Only the lines holding the word "format" are wanted; copy each of them from the listing.

■ ■ ■ ■ ■ ■ ■

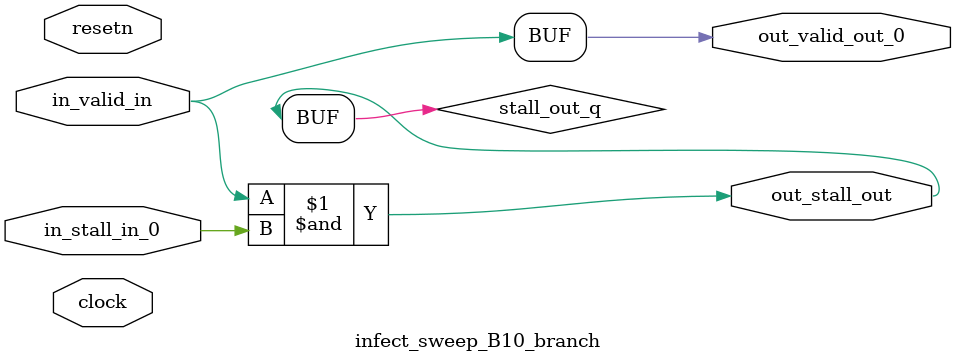
<source format=sv>



(* altera_attribute = "-name AUTO_SHIFT_REGISTER_RECOGNITION OFF; -name MESSAGE_DISABLE 10036; -name MESSAGE_DISABLE 10037; -name MESSAGE_DISABLE 14130; -name MESSAGE_DISABLE 14320; -name MESSAGE_DISABLE 15400; -name MESSAGE_DISABLE 14130; -name MESSAGE_DISABLE 10036; -name MESSAGE_DISABLE 12020; -name MESSAGE_DISABLE 12030; -name MESSAGE_DISABLE 12010; -name MESSAGE_DISABLE 12110; -name MESSAGE_DISABLE 14320; -name MESSAGE_DISABLE 13410; -name MESSAGE_DISABLE 113007; -name MESSAGE_DISABLE 10958" *)
module infect_sweep_B10_branch (
    input wire [0:0] in_stall_in_0,
    input wire [0:0] in_valid_in,
    output wire [0:0] out_stall_out,
    output wire [0:0] out_valid_out_0,
    input wire clock,
    input wire resetn
    );

    wire [0:0] stall_out_q;


    // stall_out(LOGICAL,6)
    assign stall_out_q = in_valid_in & in_stall_in_0;

    // out_stall_out(GPOUT,4)
    assign out_stall_out = stall_out_q;

    // out_valid_out_0(GPOUT,5)
    assign out_valid_out_0 = in_valid_in;

endmodule

</source>
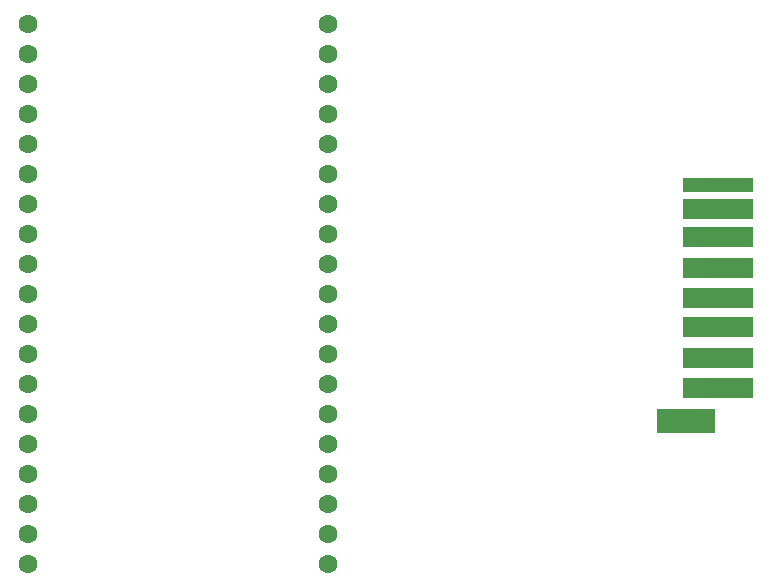
<source format=gbr>
%TF.GenerationSoftware,KiCad,Pcbnew,(6.0.6-0)*%
%TF.CreationDate,2022-07-29T16:47:40-07:00*%
%TF.ProjectId,sd_bt_streamer,73645f62-745f-4737-9472-65616d65722e,rev?*%
%TF.SameCoordinates,Original*%
%TF.FileFunction,Soldermask,Bot*%
%TF.FilePolarity,Negative*%
%FSLAX46Y46*%
G04 Gerber Fmt 4.6, Leading zero omitted, Abs format (unit mm)*
G04 Created by KiCad (PCBNEW (6.0.6-0)) date 2022-07-29 16:47:40*
%MOMM*%
%LPD*%
G01*
G04 APERTURE LIST*
%ADD10C,1.600000*%
%ADD11R,5.000000X2.000000*%
%ADD12R,6.000000X1.250000*%
%ADD13R,6.000000X1.750000*%
G04 APERTURE END LIST*
D10*
%TO.C,U2*%
X149300000Y-58640000D03*
X149300000Y-61180000D03*
X149300000Y-63720000D03*
X149300000Y-66260000D03*
X149300000Y-68800000D03*
X149300000Y-71340000D03*
X149300000Y-73880000D03*
X149300000Y-76420000D03*
X149300000Y-78960000D03*
X149300000Y-81500000D03*
X149300000Y-84040000D03*
X149300000Y-86580000D03*
X149300000Y-89120000D03*
X149300000Y-91660000D03*
X149300000Y-94200000D03*
X149300000Y-96740000D03*
X149300000Y-99280000D03*
X149300000Y-101820000D03*
X149300000Y-104360000D03*
X174700000Y-104360000D03*
X174700000Y-101820000D03*
X174700000Y-99280000D03*
X174700000Y-96740000D03*
X174700000Y-94200000D03*
X174700000Y-91660000D03*
X174700000Y-89120000D03*
X174700000Y-86580000D03*
X174700000Y-84040000D03*
X174700000Y-81500000D03*
X174700000Y-78960000D03*
X174700000Y-76420000D03*
X174700000Y-73880000D03*
X174700000Y-71340000D03*
X174700000Y-68800000D03*
X174700000Y-66260000D03*
X174700000Y-63720000D03*
X174700000Y-61180000D03*
X174700000Y-58640000D03*
%TD*%
D11*
%TO.C,U1*%
X205030000Y-92300000D03*
D12*
X207703000Y-72340000D03*
D13*
X207703000Y-74340000D03*
X207703000Y-76740000D03*
X207703000Y-79305000D03*
X207703000Y-81840000D03*
X207703000Y-84370000D03*
X207703000Y-86965000D03*
X207703000Y-89514600D03*
%TD*%
M02*

</source>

■ ■ ■ ■ ■ ■ ■

_TASK RESULT_.
<source format=sv>
<source format=gbr>
G04 Gerber Fmt 4.6, Leading zero omitted, Abs format (unit mm)*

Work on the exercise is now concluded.